Sonderburg, Dänkemark

Rhönrad-Abteilung in WM-Stimmung

Vom 23. bis zum 28. Mai 2022 findet die Weltmeisterschaft im Rhönradturnen in Dänemark statt. Drei Athletinnen des Förderzentrums nehmen teil!

Am kommenden Montag, dem 23. Mai 2022 startet die diesjährige Weltmeisterschaft im Rhönradturnen in Dänermark. Insgesamt werden rund 160 Athleten aus 13 Ländern um den Weltmeistertitel in Sonderburg kämpfen, darunter auch drei Athletinnen aus dem Förderzentrum.

Denn mit Lara und Franka Patzer sowie Mara Bartholemy befinden sich drei Ostbelgische Rhönradturnerinnen unter den 160 Teilnehmern. Neila Heinen, die sich ebenfalls für eine Teilnahme an der diesjährigen WM qualifiziert hatte, fällt leider verletzungsbedingt aus.

Für Franka und Mara, die beide bei den Juniorinnen antreten, ist es die 1. WM-Teilnahme.
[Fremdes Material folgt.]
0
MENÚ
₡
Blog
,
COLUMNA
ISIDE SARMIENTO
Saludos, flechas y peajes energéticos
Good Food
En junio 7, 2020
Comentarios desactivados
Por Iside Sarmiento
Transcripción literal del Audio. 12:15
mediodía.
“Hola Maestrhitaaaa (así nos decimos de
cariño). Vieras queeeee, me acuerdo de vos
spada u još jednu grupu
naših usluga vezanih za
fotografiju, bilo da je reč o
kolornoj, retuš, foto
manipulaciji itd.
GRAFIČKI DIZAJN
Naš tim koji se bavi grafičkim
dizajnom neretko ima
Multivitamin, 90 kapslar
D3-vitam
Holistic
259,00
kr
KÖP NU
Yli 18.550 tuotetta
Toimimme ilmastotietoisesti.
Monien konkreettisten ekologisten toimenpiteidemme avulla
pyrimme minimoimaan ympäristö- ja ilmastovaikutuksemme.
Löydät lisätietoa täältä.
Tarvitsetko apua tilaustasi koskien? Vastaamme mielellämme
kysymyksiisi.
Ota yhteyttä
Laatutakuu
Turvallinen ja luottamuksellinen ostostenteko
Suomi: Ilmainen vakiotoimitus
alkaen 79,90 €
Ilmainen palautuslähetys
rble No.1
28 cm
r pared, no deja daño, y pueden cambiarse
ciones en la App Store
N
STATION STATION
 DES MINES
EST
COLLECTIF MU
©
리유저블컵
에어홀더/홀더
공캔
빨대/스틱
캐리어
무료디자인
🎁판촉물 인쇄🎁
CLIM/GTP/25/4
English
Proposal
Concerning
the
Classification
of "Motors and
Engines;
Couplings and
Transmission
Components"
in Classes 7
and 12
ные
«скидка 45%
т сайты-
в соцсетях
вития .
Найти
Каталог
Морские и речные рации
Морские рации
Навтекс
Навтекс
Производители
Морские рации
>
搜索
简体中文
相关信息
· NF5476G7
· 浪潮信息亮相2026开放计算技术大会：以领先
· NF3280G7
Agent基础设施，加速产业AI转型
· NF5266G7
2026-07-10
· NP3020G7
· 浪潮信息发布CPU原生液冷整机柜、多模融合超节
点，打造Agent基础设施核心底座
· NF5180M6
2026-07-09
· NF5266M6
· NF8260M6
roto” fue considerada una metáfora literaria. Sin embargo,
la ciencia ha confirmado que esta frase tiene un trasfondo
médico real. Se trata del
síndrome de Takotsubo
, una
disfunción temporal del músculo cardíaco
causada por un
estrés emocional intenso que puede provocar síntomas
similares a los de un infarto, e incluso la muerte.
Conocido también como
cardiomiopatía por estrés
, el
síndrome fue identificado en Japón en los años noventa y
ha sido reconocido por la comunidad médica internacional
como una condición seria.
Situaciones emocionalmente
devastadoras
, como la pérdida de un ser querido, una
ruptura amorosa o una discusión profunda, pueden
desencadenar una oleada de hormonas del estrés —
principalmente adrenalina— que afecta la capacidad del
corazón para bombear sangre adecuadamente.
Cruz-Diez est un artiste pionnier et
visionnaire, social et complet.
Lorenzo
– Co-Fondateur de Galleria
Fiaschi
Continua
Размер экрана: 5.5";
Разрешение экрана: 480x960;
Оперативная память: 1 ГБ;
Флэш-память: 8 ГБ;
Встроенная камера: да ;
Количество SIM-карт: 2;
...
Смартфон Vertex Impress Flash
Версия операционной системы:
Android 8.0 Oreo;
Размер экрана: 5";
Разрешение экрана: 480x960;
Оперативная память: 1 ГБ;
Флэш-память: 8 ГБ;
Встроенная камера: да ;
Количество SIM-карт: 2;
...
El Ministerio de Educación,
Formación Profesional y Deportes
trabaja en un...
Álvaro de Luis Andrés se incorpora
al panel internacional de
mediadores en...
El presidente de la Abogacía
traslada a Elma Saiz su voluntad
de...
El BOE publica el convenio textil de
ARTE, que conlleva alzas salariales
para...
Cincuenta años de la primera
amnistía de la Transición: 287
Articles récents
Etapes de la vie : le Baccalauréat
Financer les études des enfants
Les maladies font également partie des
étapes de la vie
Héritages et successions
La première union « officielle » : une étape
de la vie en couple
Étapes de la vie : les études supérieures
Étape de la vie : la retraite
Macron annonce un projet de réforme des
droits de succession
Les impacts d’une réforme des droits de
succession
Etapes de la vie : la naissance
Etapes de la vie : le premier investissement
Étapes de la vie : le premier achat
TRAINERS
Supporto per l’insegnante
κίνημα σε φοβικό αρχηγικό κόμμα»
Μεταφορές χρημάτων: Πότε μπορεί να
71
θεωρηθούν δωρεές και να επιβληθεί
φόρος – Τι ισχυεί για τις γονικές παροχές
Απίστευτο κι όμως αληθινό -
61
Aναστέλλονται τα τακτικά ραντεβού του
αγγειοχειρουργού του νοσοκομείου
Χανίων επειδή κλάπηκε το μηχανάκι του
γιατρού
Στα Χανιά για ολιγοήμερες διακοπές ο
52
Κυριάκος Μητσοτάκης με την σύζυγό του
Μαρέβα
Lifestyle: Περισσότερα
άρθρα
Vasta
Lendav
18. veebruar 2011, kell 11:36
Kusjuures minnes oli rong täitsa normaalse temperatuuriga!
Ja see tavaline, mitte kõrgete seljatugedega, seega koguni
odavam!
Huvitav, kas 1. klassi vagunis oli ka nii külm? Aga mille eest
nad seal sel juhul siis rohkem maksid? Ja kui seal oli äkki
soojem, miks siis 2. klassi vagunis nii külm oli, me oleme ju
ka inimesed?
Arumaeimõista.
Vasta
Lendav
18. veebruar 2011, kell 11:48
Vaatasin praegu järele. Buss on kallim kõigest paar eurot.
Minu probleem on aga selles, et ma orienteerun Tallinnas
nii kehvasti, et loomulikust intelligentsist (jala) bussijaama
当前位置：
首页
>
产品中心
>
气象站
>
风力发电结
Lara, die bereits  ein wenig WM-Luft schnuppern konnte, startet zum ersten Mal bei den Seniorinnen.

WM-Vorbereitung

Seit Januar 2022 trainieren die Rhönradturnerinnen im neu gegründeten Förderzentrum. Dieses bietet den Sportlerinnen leistungsorientiertes Training unter einem Dach. Dort erhalten die Sportlerinnen bis zu 16 Stunden Training pro Woche.

Erste WM seit Corona

Die Kosten für die Ausrichtung der WM liegen geschätzt bei 150.000 €. Die letzte Weltmeisterschaft fand 2018 in Magglingen in der Schweiz statt. Aufgrund der Corona-Pandemie, wurde die WM 2020, die in New Jersey (USA) stattfinden sollte, zunächst auf das Jahr 2021 verschoben und schließlich abgesagt.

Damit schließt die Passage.